Характерной особенностью тех лет были многочисленные субботники по благоустройству и озеленению дворов и улиц: всем хотелось сделать город по-настоящему удобным для жизни и красивым. Молодёжь города, и в первую очередь комсомольцы, часто помогали и строителям. Как я позднее узнал, некоторые объекты «курировались» горкомом комсомола. Среди них были первая городская школа, сданная к 1 сентября 1957 года, кинотеатр «Космос» (декабрь 1958 года), стадион им. Ю. А. Гагарина и другие. Горком комсомола активно содействовал также развитию спорта и художественной самодеятельности.
Жизнь в соцгороде нам нравилась, но мы почти ничего не знали, как себя чувствуют те, кто работал на предприятии – в НИИ-1011. В попытке воссоздать типичное для того времени настроение его сотрудников я обратился к вышедшей в 2005 году первой книге о становлении и развитии предприятия. В одном из её разделов помещён своего рода обобщённый портрет сотрудника предприятия первых лет его существования. Вот эта характеристика:
«Средний возраст около 30 лет, физически здоров, двигательно активен, по натуре оптимист, профессионально подготовлен на высоком уровне.

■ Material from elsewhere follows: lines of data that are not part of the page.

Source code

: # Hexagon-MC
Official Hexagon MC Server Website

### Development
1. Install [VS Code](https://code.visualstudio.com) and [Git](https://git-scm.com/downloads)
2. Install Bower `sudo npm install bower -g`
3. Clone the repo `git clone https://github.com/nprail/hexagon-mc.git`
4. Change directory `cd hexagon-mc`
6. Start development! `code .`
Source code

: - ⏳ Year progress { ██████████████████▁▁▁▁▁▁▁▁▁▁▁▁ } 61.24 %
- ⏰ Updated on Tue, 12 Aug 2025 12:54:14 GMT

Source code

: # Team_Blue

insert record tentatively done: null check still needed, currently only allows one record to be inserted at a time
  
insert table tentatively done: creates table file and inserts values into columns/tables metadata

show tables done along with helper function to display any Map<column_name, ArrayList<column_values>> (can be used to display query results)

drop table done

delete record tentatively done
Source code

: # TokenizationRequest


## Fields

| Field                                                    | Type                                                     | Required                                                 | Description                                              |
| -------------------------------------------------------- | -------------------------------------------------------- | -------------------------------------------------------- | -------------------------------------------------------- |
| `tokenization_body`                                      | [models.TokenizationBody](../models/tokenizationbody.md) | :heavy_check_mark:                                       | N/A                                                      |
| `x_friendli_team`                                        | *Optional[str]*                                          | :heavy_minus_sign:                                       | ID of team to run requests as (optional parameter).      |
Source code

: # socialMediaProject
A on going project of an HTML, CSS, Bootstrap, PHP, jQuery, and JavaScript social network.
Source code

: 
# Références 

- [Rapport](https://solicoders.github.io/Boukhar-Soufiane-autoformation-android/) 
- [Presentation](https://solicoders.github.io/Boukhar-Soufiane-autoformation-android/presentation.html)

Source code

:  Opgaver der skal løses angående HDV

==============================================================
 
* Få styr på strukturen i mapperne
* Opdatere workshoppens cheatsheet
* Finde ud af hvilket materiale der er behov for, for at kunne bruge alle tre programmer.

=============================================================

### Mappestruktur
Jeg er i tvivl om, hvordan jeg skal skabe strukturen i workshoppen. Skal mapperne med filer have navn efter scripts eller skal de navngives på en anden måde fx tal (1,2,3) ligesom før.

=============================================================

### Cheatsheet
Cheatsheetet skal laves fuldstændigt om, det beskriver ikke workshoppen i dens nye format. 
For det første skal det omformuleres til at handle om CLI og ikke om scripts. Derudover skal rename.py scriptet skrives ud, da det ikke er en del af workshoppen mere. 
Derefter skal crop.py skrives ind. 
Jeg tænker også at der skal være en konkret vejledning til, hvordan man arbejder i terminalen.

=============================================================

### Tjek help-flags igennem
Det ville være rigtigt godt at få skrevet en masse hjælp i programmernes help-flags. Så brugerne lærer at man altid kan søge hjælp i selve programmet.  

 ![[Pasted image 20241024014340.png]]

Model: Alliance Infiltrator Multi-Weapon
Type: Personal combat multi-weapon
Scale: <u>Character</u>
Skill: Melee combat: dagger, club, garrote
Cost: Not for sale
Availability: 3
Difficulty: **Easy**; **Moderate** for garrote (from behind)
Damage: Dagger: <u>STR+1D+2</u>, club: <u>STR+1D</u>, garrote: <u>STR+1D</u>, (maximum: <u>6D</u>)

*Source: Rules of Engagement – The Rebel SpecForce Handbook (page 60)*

Беспартийный, но признаёт руководящую роль партии в организации государственной жизни (если моложе 28 лет – член ВЛКСМ). Единственно правильной считает социалистическую идеологию, отечеству предан, работу в оборонной сфере считает своим почётным долгом. От работы не уклоняется, наоборот, рвётся к ней. К делу относится добросовестно, трудится творчески, инициативно, не корысти ради и не за страх, а за совесть. За новую работу берётся с увлечением.
Семейный, живёт в коммуналке, «с подселением». Зарплатой удовлетворён, хотя от повышения не отказался бы. От «красивой жизни» тоже не отказался бы, но на непорядочные поступки ради этого не пойдет, а житейские затруднения переносит без ропота.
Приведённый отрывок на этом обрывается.